Drawings of Greco-Roman sculpture have the potential of ending up being somewhat kitsch. Hints of homoerotic content could well render them clichés. And whenever visual sources from the past are used, the blank parody of pastiche, as Fredric Jameson warned, could rear its ugly head. Tomaso De Luca’s ambitious debut show at Monitor avoided such pitfalls with surprising ease.
The Monument, conceived as one piece, consisted of 300 well-executed ink, graphite and mixed-medium drawings based on ancient sculptures found throughout Rome, plus some from the Baroque and Fascist eras. With breezy, ironic humor, the artist rendered the statues absurd, vulnerable and alive, while normally they are somber, impervious and inanimate. Here, he depicted a sculpture of Pluto abducting Persephone while wearing one ice skate; there, he covered a drawn marble figure with strips of colored tape. In one composition, he smudged the sculpture beyond recognition; in another, he drew an ancient colossal marble foot strapped onto a dolly. De Luca’s airy lines, fanciful imagination and deft use of materials bestowed upon the still, heavy historical artifacts a sense of movement. Covering three walls of the gallery (the fourth is a street window that the artist blocked with black adhesive paper), the drawings enveloped the viewer in a swirl of seemingly fleeting, fleeing statues.
De Luca imparted to his drawings the sense of physicality that, in his portrayals, he removed from the statues. He left all the works on paper unframed, and stood them on the floor leaning floppily against the wall, or hung them with only two nails each so that the bottoms lifted away from the wall. They were ethereal yet, paradoxically, substantial.
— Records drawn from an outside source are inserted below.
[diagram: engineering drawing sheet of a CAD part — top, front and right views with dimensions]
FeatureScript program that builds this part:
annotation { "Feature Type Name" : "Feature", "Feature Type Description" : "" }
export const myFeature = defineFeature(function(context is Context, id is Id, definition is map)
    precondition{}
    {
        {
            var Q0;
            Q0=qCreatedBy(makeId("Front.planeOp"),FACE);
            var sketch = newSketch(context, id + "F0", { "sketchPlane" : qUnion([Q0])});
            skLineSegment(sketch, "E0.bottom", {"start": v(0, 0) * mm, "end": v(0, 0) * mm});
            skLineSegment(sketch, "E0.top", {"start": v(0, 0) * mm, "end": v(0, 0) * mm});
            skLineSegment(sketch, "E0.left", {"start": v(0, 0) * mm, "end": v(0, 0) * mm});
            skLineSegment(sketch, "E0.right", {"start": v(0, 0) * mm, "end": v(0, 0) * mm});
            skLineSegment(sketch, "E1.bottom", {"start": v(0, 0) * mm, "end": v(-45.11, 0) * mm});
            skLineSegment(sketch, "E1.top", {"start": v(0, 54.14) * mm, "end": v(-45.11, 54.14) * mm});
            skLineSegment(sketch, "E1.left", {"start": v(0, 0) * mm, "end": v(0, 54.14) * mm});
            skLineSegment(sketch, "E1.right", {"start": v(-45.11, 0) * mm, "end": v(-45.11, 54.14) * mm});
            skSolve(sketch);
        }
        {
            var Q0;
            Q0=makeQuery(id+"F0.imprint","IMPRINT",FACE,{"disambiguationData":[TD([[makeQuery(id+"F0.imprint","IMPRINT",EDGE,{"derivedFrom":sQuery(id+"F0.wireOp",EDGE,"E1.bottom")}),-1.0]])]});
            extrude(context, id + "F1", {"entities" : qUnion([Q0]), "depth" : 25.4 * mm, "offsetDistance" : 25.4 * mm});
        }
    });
Interplays such as this one, between solid sculpture and ephemeral drawing, and juxtapositions of apparent opposites, pervade De Luca’s work. In an earlier, two-part action, he had two Fascist-era statues of virile men—located in the dark recesses of cruising parks in two different cities—”meet” by holding up to each one a life-size drawing of the other. And in his 2011 performance Movement/Monument, a group of teenagers, with pieces of marble attached to the bottoms of their feet, hobbled along the route that World War II refugees of the bombed-out, working-class neighborhood of San Lorenzo traveled on their way to occupying the lavish Villa Torlonia, which had formerly been Mussolini’s private residence.
De Luca revisits fertile critical themes, mapping the body as it pushes up against materials and as it moves through real and metaphoric space. With The Monument, which is fresher and more mature than his previous work, De Luca showed that he is coming into his own.
Photo: View of Tomaso De Luca’s installation The Monument, 2012, including 300 mixed-medium drawings; at Monitor.